François Beck, Ph.D., is the Head of the Department of Epidemiology and Public Health at the French National Institute for Prevention and Health Education (INPES). After completing a master degree in Statistics, he obtained a PhD in sociology at the Sorbonne University (Paris V) where he is currently a researcher of the Laboratory “Psychotrops, Mental Health and Society” (CESAMES), related to the National Scientific Research Center and the National Institute of Health and Medical Research. His research activities have focused on addictive behaviors, drug-related social factors, and mental health, with a special emphasis on methodological issues, gender, risk perception, and cross-cultural comparisons. Since 1997, he has developed and implemented the general population surveys on alcohol, tobacco, and illicit drug use in France. He has been involved as a principal investigator in several surveys both in the adult and adolescent general population. Furthermore, he is a member of the board of directors of the Demography Institute of Paris I University, and of the editorial board for the Psychotropes French Journal.

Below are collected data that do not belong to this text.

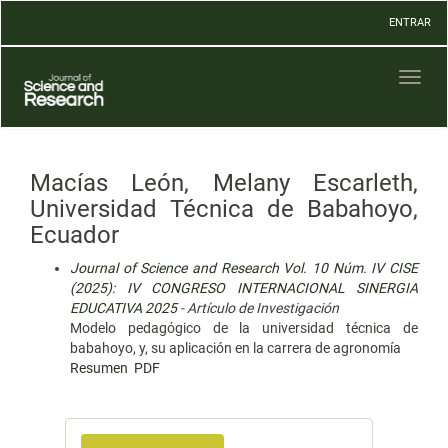
Navegación
ENTRAR
principal
Contenido
principal
Toggl
Barra
naviga
lateral
Macías León, Melany Escarleth,
Universidad Técnica de Babahoyo,
Ecuador
Journal of Science and Research Vol. 10 Núm. IV CISE
(2025): IV CONGRESO INTERNACIONAL SINERGIA
EDUCATIVA 2025
- Artículo de Investigación
Modelo pedagógico de la universidad técnica de
babahoyo, y, su aplicación en la carrera de agronomía
Resumen
PDF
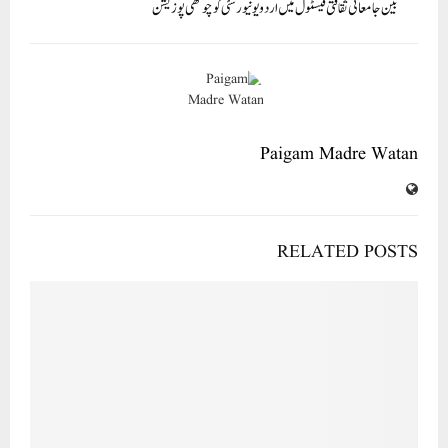
بین جامعاتی ثقافتی فیسٹول میں اردو یونیورسٹی کو چوتھی پوزیشن
Paigam Madre Watan
RELATED POSTS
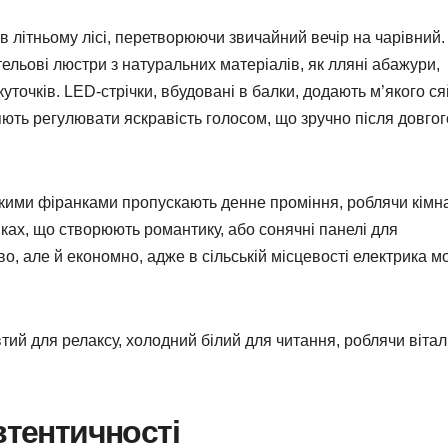
и в літньому лісі, перетворюючи звичайний вечір на чарівний.
тельові люстри з натуральних матеріалів, як лляні абажури,
точків. LED-стрічки, вбудовані в балки, додають м’якого ся
яють регулювати яскравість голосом, що зручно після довгог
легкими фіранками пропускають денне проміння, роблячи кімн
иках, що створюють романтику, або сонячні панелі для
о, але й економно, адже в сільській місцевості електрика м
тий для релаксу, холодний білий для читання, роблячи віта
втентичності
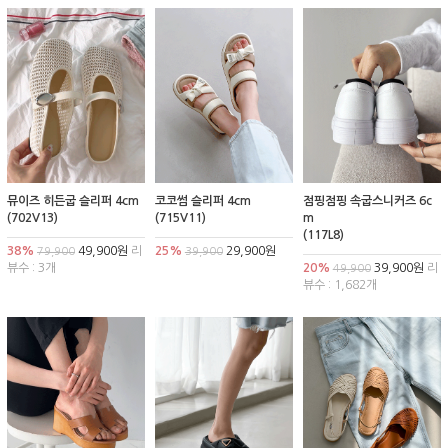
뮤이즈 히든굽 슬리퍼 4cm
코코썸 슬리퍼 4cm
점핑점핑 속굽스니커즈 6c
(702V13)
(715V11)
m
(117L8)
38%
49,900원
리
25%
29,900원
79,900
39,900
뷰수 : 3개
20%
39,900원
리
49,900
뷰수 : 1,682개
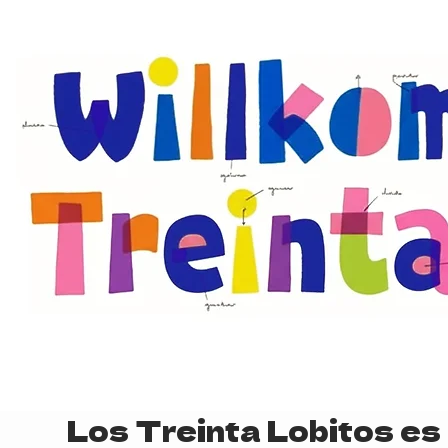
Los Treinta Lobitos es 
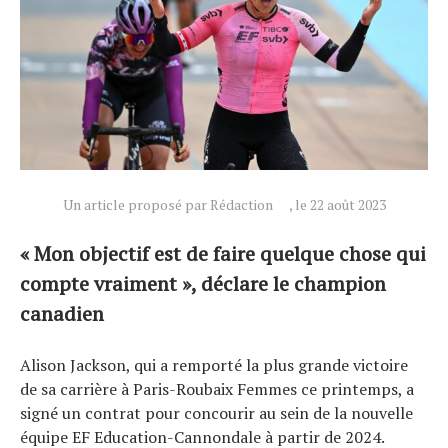
Un article proposé par Rédaction
, le 22 août 2023
« Mon objectif est de faire quelque chose qui
compte vraiment », déclare le champion
canadien
Alison Jackson, qui a remporté la plus grande victoire
de sa carrière à Paris-Roubaix Femmes ce printemps, a
signé un contrat pour concourir au sein de la nouvelle
équipe EF Education-Cannondale à partir de 2024.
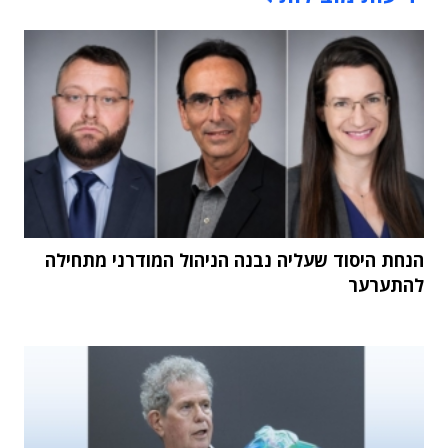
הנחת היסוד שעליה נבנה הניהול המודרני מתחילה
להתערער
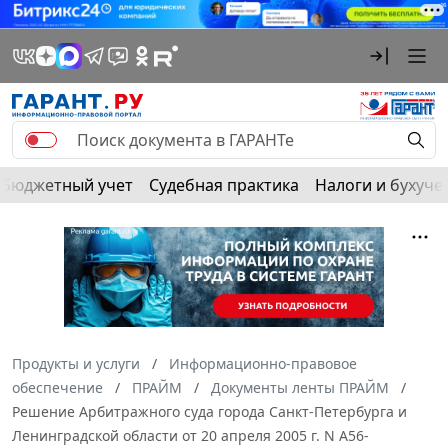
Бюджетный учет
Судебная практика
Налоги и бухуче
Продукты и услуги
Информационно-правовое
обеспечение
ПРАЙМ
Документы ленты ПРАЙМ
Решение Арбитражного суда города Санкт-Петербурга и
Ленинградской области от 20 апреля 2005 г. N А56-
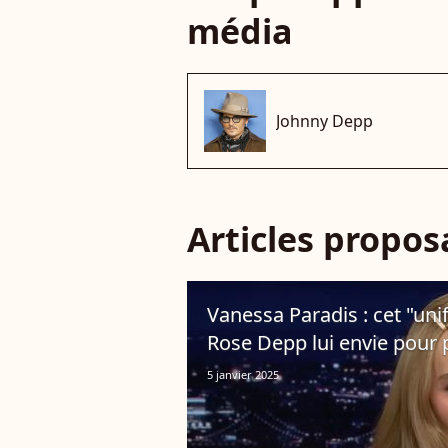
média
Johnny Depp
Articles propo
Vanessa Paradis : cet "uni
Rose Depp lui envie pour 
5 janvier 2025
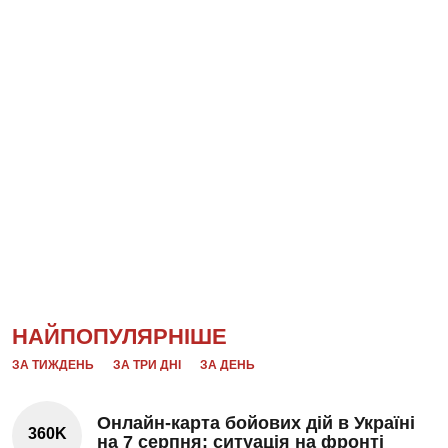
НАЙПОПУЛЯРНІШЕ
ЗА ТИЖДЕНЬ
ЗА ТРИ ДНІ
ЗА ДЕНЬ
Онлайн-карта бойових дій в Україні
360K
на 7 серпня: ситуація на фронті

Stéphane Legleye, is the Head of the Survey and Sampling Department at the National Institute for Demographic Studies (INED, France). He is a PhD in epidemiology and associate researcher at the National Institute for Health and Medical Research (INSERM), U669. His fields of interest are drug use epidemiology and survey methodology. He is the former head of the General Population Survey Department at the French Monitoring Center for Drugs and Drug Addiction (OFDT, France).

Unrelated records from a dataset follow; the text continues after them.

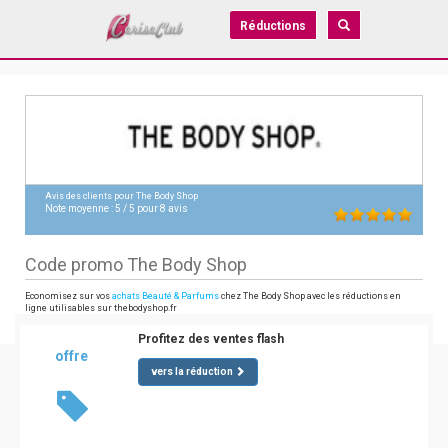
Réductions
Avis des clients pour
The Body Shop
Note moyenne :
5
/
5
pour
8
avis
Code promo The Body Shop
Economisez sur vos
achats Beauté & Parfums
chez The Body Shop avec les réductions en
ligne utilisables sur thebodyshop.fr
Profitez des ventes flash
offre
vers la réduction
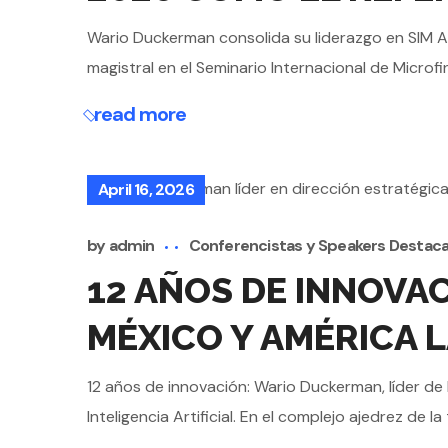
Wario Duckerman consolida su liderazgo en SIM A
magistral en el Seminario Internacional de Microfi
read more
April 16, 2026
by
admin
Conferencistas y Speakers Destac
12 AÑOS DE INNOVAC
MÉXICO Y AMÉRICA 
12 años de innovación: Wario Duckerman, líder de
Inteligencia Artificial. En el complejo ajedrez de la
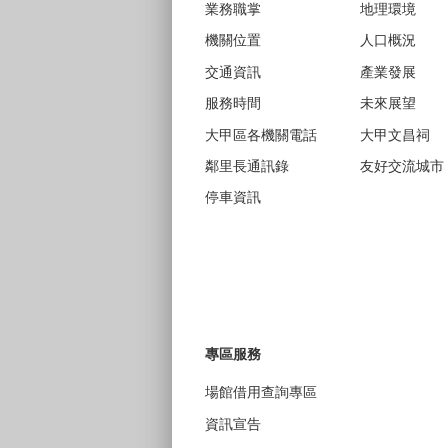
業務職掌
地理環境
機關位置
人口概況
交通資訊
產業發展
服務時間
未來展望
大甲區各機關電話
大甲文昌祠
鄰里長通訊錄
友好交流城市
停車資訊
專區服務
場館借用查詢專區
資訊宣告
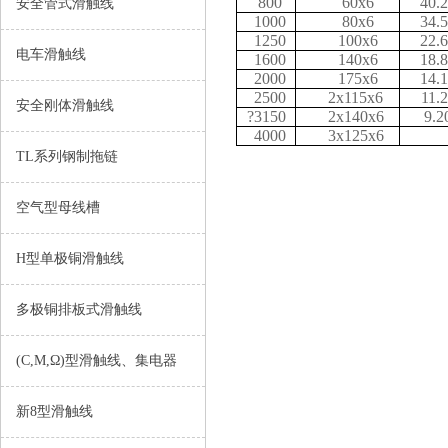
800
60x6
40.2
安全管式滑触线
1000
80x6
34.5
1250
100x6
22.6
电车滑触线
1600
140x6
18.8
2000
175x6
14.1
2500
2x115x6
11.2
安全刚体滑触线
?3150
2x140x6
9.2
4000
3x125x6
TL系列钢制拖链
空气型母线槽
H型单极铜滑触线
多极铜排板式滑触线
(C,M,Ω)型滑触线、集电器
新8型滑触线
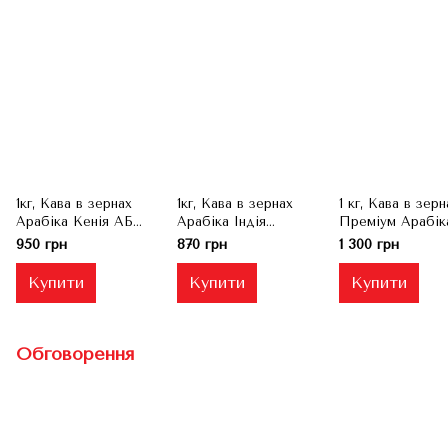
1кг, Кава в зернах
1кг, Кава в зернах
1 кг, Кава в зерн
Арабіка Кенія АБ
Арабіка Індія
Преміум Арабік
(АВ)
плантейшн АА
Панама
950 грн
870 грн
1 300 грн
Купити
Купити
Купити
Обговорення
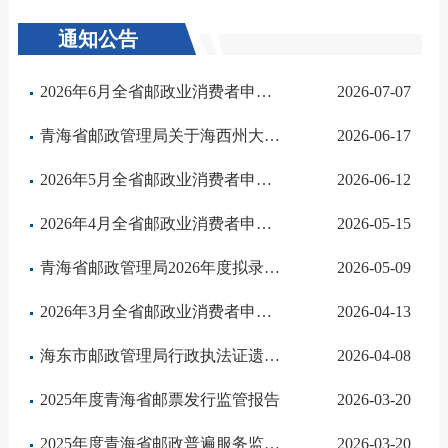
通知公告
2026年6月全省邮政业消费者申诉情况通报
2026-07-07
青海省邮政管理局关于海西州大柴旦震区快递服务情况的通告
2026-06-17
2026年5月全省邮政业消费者申诉情况通报
2026-06-12
2026年4月全省邮政业消费者申诉情况通报
2026-05-15
青海省邮政管理局2026年度拟录用公务员公示公告
2026-05-09
2026年3月全省邮政业消费者申诉情况通报
2026-04-13
海东市邮政管理局行政执法证遗失公告
2026-04-08
2025年度青海省邮票发行监管报告
2026-03-20
2025年度青海省邮政普遍服务监管报告
2026-03-20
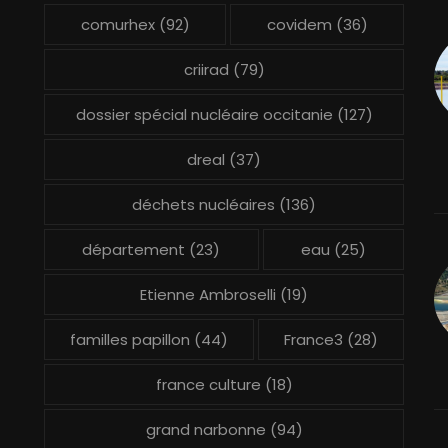
comurhex
(92)
covidem
(36)
criirad
(79)
dossier spécial nucléaire occitanie
(127)
dreal
(37)
déchets nucléaires
(136)
département
(23)
eau
(25)
Etienne Ambroselli
(19)
familles papillon
(44)
France3
(28)
france culture
(18)
grand narbonne
(94)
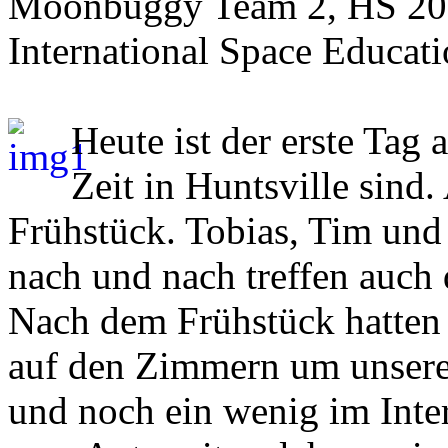
Moonbuggy Team 2, HS 2
International Space Educati
Heute ist der erste Tag
Zeit in Huntsville sind.
Frühstück. Tobias, Tim und I
nach und nach treffen auch 
Nach dem Frühstück hatten 
auf den Zimmern um unser
und noch ein wenig im Inter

Pavla Chomynova has been working for the Czech National Monitoring Centre for Drugs and Drug Addiction (NMC) in Prague, Czech Republic, since 2003. In NMC, she has been responsible for population and school surveys on drug use. She is involved in preparation of expert publications of the Czech NMC and Secretariat of the National Drug Commission, is responsible for relevant chapters of the Annual Report on the Situation in the Czech Republic, and coordinates the NMC working group on Population and School Surveys on Attitudes toward Drug Use. Since 2003, she has been a team member of the Czech part of the European School Survey Project on Alcohol and Other Drugs (ESPAD), and since 2004 a member of the international ESPAD project team. She also collaborated on preparation of General Population Survey on Substance Use in the Czech Republic in 2008 and in 2012. She is interested in topics of vulnerable groups of young people, attitudes toward drug use, use of licit drugs (alcohol and tobacco), and regional comparison of drug use in the Czech Republic and geographical data projections. She graduated in Social Geography at the Faculty of Natural Sciences of Charles University in Prague in 2002.

Patrick Miller, Ph.D., now retired, was a Senior Researcher at theAlcohol & Health Research Trust, University of the West of England in Bristol. He has been responsible for several population and school surveys on drug use in England and published many articles on these topics. He was also a member of the international ESPAD project team.